Description
A fresh and vibrant Strawberry Avocado Salad featuring a mix of spring greens, sweet strawberries, creamy avocado, tangy feta, and toasted pecans, all tossed in a light poppy seed dressing. Perfect for a quick, nutritious, and colorful meal or side dish.
Ingredients
Scale
Salad
- 6 cups spring mix salad greens
- 3 cups strawberries, quartered or sliced
- 2 avocados, diced
- 1/2 cup feta cheese, crumbled
- 1 cup pecans, chopped
Dressing
- 2 tablespoons olive oil
- 1 tablespoon red wine vinegar
- 1 teaspoon honey (optional)
- 1 teaspoon poppy seeds
- 1/8 teaspoon ground mustard
- Pinch of salt and pepper, or more to taste
Instructions
- Toast the Pecans: Add the chopped pecans to a large skillet over medium heat. Stir frequently for 3-4 minutes until the pecans are toasted and fragrant. Remove from heat and set aside to cool.

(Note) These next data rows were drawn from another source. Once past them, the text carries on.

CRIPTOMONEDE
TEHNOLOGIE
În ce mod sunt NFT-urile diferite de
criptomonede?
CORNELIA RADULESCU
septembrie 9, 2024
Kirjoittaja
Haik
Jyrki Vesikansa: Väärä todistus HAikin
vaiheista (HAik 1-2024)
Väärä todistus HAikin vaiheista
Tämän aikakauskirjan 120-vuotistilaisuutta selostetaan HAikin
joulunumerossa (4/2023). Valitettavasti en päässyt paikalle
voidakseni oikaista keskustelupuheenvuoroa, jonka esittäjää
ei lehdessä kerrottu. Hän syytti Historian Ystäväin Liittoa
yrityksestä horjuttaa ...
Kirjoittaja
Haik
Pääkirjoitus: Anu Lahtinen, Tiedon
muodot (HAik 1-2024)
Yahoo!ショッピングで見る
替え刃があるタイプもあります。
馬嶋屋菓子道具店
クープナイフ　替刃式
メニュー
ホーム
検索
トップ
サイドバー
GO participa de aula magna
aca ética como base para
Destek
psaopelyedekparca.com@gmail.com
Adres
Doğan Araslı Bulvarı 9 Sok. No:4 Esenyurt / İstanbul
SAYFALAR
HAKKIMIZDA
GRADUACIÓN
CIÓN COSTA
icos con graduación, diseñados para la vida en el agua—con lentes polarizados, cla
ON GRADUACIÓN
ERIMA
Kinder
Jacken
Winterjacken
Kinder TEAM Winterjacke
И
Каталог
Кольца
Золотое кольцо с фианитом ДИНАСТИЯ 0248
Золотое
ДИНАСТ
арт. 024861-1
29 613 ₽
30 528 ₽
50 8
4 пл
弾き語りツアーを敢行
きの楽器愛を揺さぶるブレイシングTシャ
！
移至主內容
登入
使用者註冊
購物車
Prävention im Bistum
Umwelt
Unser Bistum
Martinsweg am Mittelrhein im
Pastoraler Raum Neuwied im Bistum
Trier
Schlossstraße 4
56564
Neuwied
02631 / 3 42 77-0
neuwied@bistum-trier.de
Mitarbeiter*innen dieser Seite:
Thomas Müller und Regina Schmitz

- Combine Salad Ingredients: In a large salad bowl, combine the spring mix salad greens, quartered or sliced strawberries, diced avocado, crumbled feta cheese, and toasted pecans.
- Prepare the Dressing: In a small bowl, whisk together olive oil, red wine vinegar, honey (if using), poppy seeds, ground mustard, salt, and pepper until well combined.
- Toss the Salad: Pour the dressing over the salad mixture. Toss gently but thoroughly to evenly coat all ingredients with the dressing. Serve immediately for best freshness.
Notes
- To toast pecans evenly, keep stirring to prevent burning.
- Honey in the dressing is optional—omit for a less sweet and lower sugar version.
- Use ripe but firm avocados to prevent mushiness in the salad.
- Dress the salad just before serving to avoid sogginess.
- For added zest, a squeeze of lemon juice can be added to the dressing.